Here’s a short extract, to tease you to go and read the full article, written by Alex Bailey.
In the second of GMCC’s series of interviews offering an outside eye on Manchester’s cycling culture, we hear from adopted Mancunian Lorenza Casini, an Architect and campaigner who mixes with Manchester’s motors on a daily basis.
Ask where in Italy she is from and Lorenza will tell you she has lived in so many towns, from Rome to the coast, she’s now thoroughly ‘Italian’. But Vicenza is now where her mother lives and cycling there is great, thanks to the slower pace of life and fact that the car drivers are cyclists too. “There’s no dedicated infrastructure but there’s respect,” she adds.
Looking at her photos of Vicenza, what strikes you is not only the absence of cars but also the conviviality of the cycling, with people on their bikes chatting in the narrow streets and the market squares; bicycles integrate with the fabric of the town – and there’s not a shred of hi-viz. Has Vicenza put the car in its place? “The Italians still love their cars,” Lorenza wryly assures us.

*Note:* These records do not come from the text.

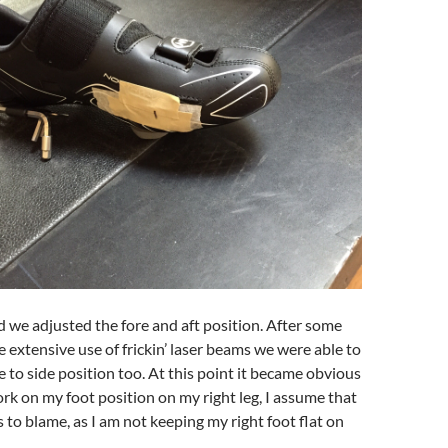
d we adjusted the fore and aft position. After some
e extensive use of frickin’ laser beams we were able to
e to side position too. At this point it became obvious
ork on my foot position on my right leg, I assume that
s to blame, as I am not keeping my right foot flat on
.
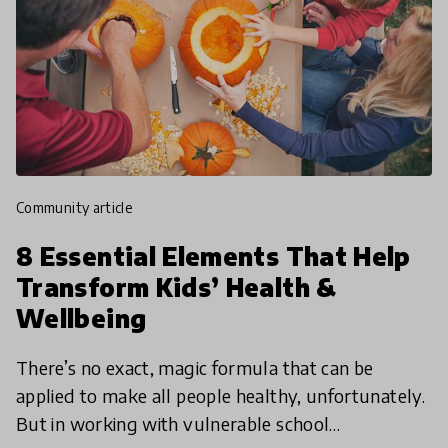
community article
8 Essential Elements That Help
Transform Kids’ Health &
Wellbeing
There’s no exact, magic formula that can be
applied to make all people healthy, unfortunately.
But in working with vulnerable school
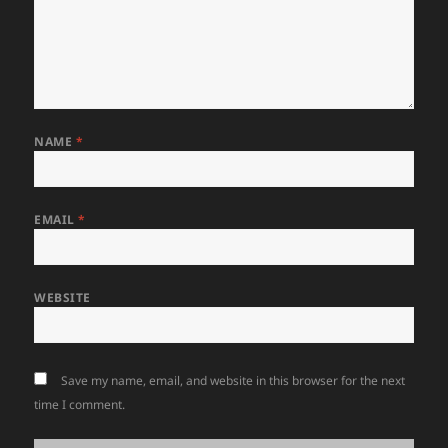
NAME
*
EMAIL
*
WEBSITE
Save my name, email, and website in this browser for the next
time I comment.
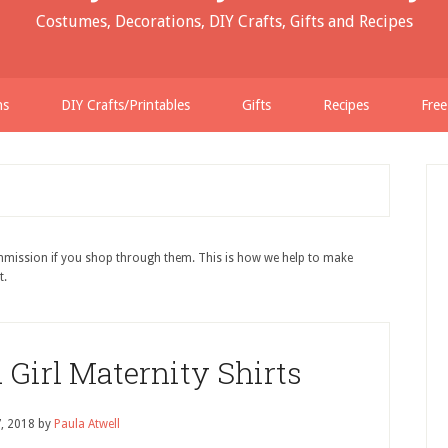
Costumes, Decorations, DIY Crafts, Gifts and Recipes
ns
DIY Crafts/Printables
Gifts
Recipes
Free
ommission if you shop through them. This is how we help to make
t.
Girl Maternity Shirts
7, 2018
by
Paula Atwell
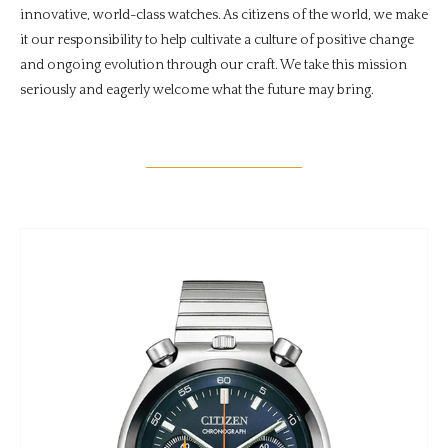
innovative, world-class watches. As citizens of the world, we make
it our responsibility to help cultivate a culture of positive change
and ongoing evolution through our craft. We take this mission
seriously and eagerly welcome what the future may bring.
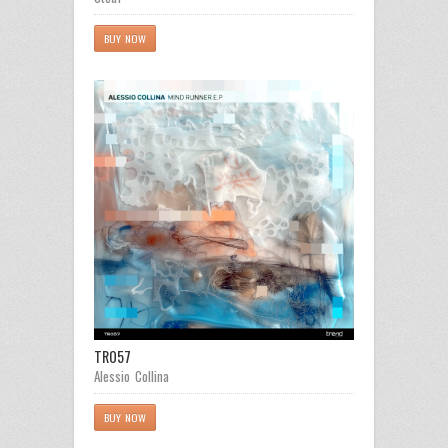
BUY NOW
TR057
Alessio Collina
BUY NOW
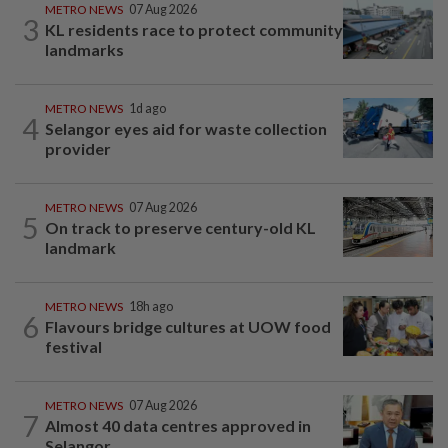
METRO NEWS
07 Aug 2026
3
KL residents race to protect community
landmarks
METRO NEWS
1d ago
4
Selangor eyes aid for waste collection
provider
METRO NEWS
07 Aug 2026
5
On track to preserve century-old KL
landmark
METRO NEWS
18h ago
6
Flavours bridge cultures at UOW food
festival
METRO NEWS
07 Aug 2026
7
Almost 40 data centres approved in
Selangor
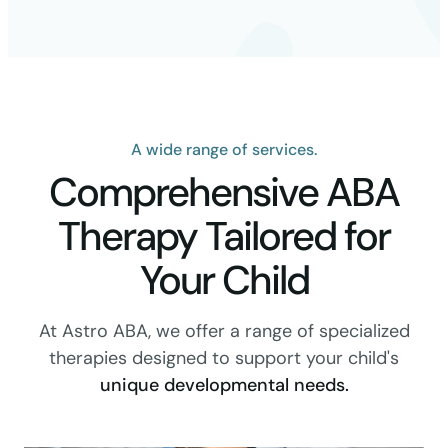
A wide range of services.
Comprehensive ABA
Therapy Tailored for
Your Child
At Astro ABA, we offer a range of specialized
therapies designed to support your child's
unique developmental needs.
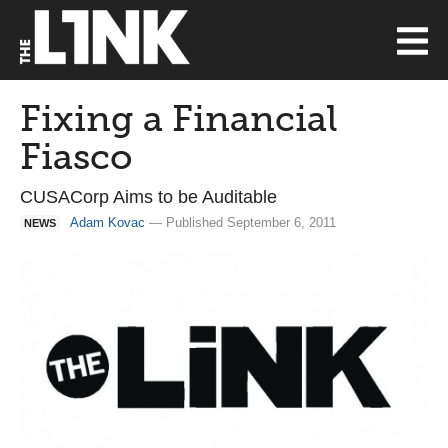
Fixing a Financial
Fiasco
CUSACorp Aims to be Auditable
Adam Kovac
— Published September 6, 2011
NEWS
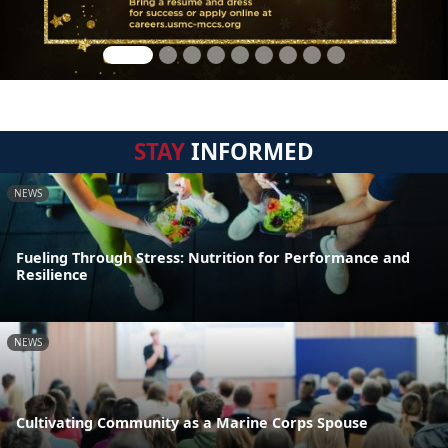
STAY
INFORMED
NEWS
Fueling Through Stress: Nutrition for Performance and
Resilience
NEWS
Cultivating Community as a Marine Corps Spouse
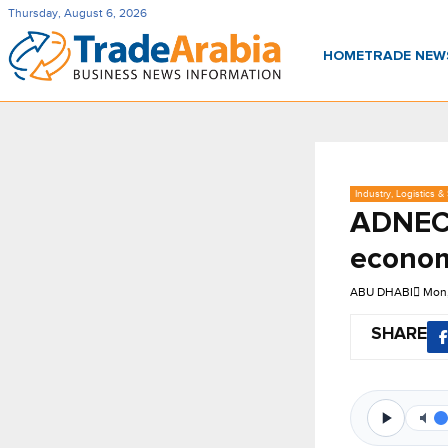
Thursday, August 6, 2026
HOME
TRADE NE
Industry, Logistics &
ADNEC 
econom
ABU DHABI
Mon,
SHARE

On moving to Manchester as a student in 1998, the difference in road behaviour came as a shock. “Cycling looked incredibly scary with cyclists wearing special clothing sandwiched in between all that traffic.” With the absence of changing rooms at work to remove any ‘special clothing’ as another barrier to cycling, Lorenza remained bikeless for ten years.
I also enjoyed seeing photos of myself on my bike while riding. In nearly three years of daily cycling I never managed to catch myself fully and I must admit I was impressed by how Pashley (or other sit-up bikes too) certainly makes the best bike for city transport, I always feel that on the Pashley I have the best view over traffic, I feel much more safe and confident when I have to ride amongst city traffic, which can be quite harrowing especially when sandwiched between double decker buses. The photos confirmed all that.
I also strongly feel that Pashley truly enables me to dress in ‘good’ clothes, I take pride in what I wear much more when I am out on Pashley (even compared to when I jump on a bus or take the train). I also noticed that when I ride my Dawes I have a different attitude, it’s a more ‘aggressive’ ride and so you’ll find me looking a lot more tomboyish and acting like one when I ride it over Pash.
Unfortunately lately I have experienced rude and aggressive behaviour from other drivers even when on Pashley and wearing civvi clothes. So I am not sure that the (not tested) theory that this kind of cycling style should encourage better driving behaviour is actually true. Plus the feminist in me squirms at the idea that I need to let my hair flow in the wind so that drivers would give more berth… WTF comes to mind! Shouldn’t we (all cyclists) be treated equally, with respect on roads no matter what we wear or what we look like? But that is for another post.
In the meantime I do seriously appreciate more and more how a different type of bike does influence your riding attitude and how, most importantly, it can interact with daily motor traffic.
What’s your view? Do you have different bikes and do they affect your style of riding? I’d like to hear.